> _What is required_:
An unchanged copy of all the lines below is expected, and it should contain no pictures.

[[ Record excerpts, beginning ]]

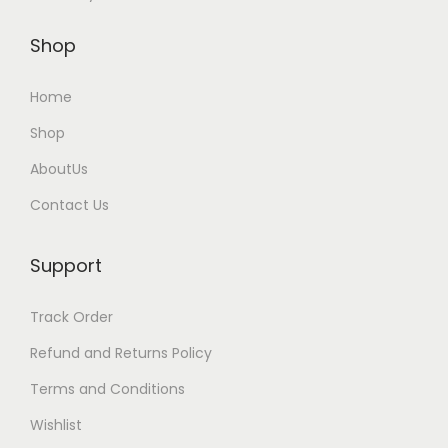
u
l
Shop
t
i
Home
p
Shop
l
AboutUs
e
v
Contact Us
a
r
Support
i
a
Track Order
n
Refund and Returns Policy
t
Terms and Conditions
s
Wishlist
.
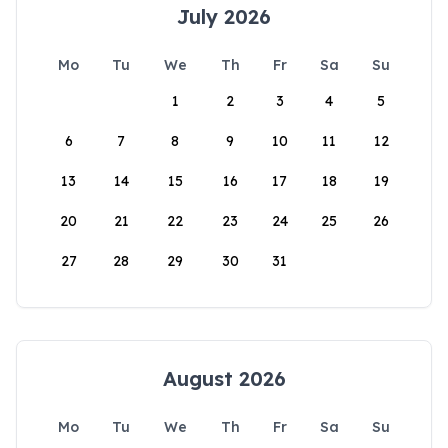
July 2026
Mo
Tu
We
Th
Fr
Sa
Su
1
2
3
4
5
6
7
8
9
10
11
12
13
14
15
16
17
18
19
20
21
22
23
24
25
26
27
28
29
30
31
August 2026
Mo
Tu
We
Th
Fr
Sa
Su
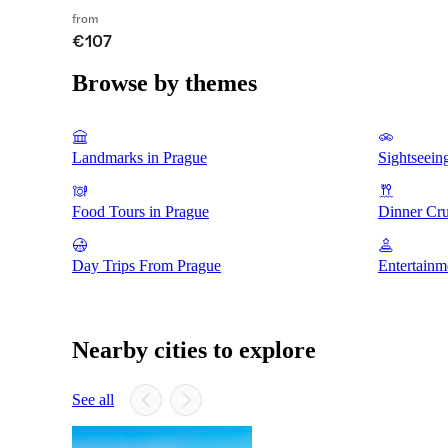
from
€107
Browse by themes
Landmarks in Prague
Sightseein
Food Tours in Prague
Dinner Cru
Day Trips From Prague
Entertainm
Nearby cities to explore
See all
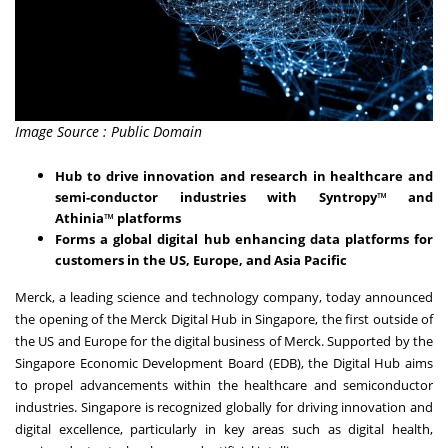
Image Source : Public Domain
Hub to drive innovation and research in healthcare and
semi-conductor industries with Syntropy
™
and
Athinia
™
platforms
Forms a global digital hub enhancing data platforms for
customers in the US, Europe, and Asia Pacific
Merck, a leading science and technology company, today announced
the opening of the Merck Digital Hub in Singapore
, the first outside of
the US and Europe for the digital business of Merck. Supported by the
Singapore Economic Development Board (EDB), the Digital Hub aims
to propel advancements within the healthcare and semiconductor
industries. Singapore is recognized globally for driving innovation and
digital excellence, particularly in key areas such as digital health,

[[ Record excerpts, end ]]

> _Response area_:
u
l
Shop
t
i
Home
p
Shop
l
AboutUs
e
v
Contact Us
a
r
Support
i
a
Track Order
n
Refund and Returns Policy
t
Terms and Conditions
s
Wishlist
.
July 2026
Mo
Tu
We
Th
Fr
Sa
Su
1
2
3
4
5
6
7
8
9
10
11
12
13
14
15
16
17
18
19
20
21
22
23
24
25
26
27
28
29
30
31
August 2026
Mo
Tu
We
Th
Fr
Sa
Su
from
€107
Browse by themes
Landmarks in Prague
Sightseein
Food Tours in Prague
Dinner Cru
Day Trips From Prague
Entertainm
Nearby cities to explore
See all
Image Source : Public Domain
Hub to drive innovation and research in healthcare and
semi-conductor industries with Syntropy
™
and
Athinia
™
platforms
Forms a global digital hub enhancing data platforms for
customers in the US, Europe, and Asia Pacific
Merck, a leading science and technology company, today announced
the opening of the Merck Digital Hub in Singapore
, the first outside of
the US and Europe for the digital business of Merck. Supported by the
Singapore Economic Development Board (EDB), the Digital Hub aims
to propel advancements within the healthcare and semiconductor
industries. Singapore is recognized globally for driving innovation and
digital excellence, particularly in key areas such as digital health,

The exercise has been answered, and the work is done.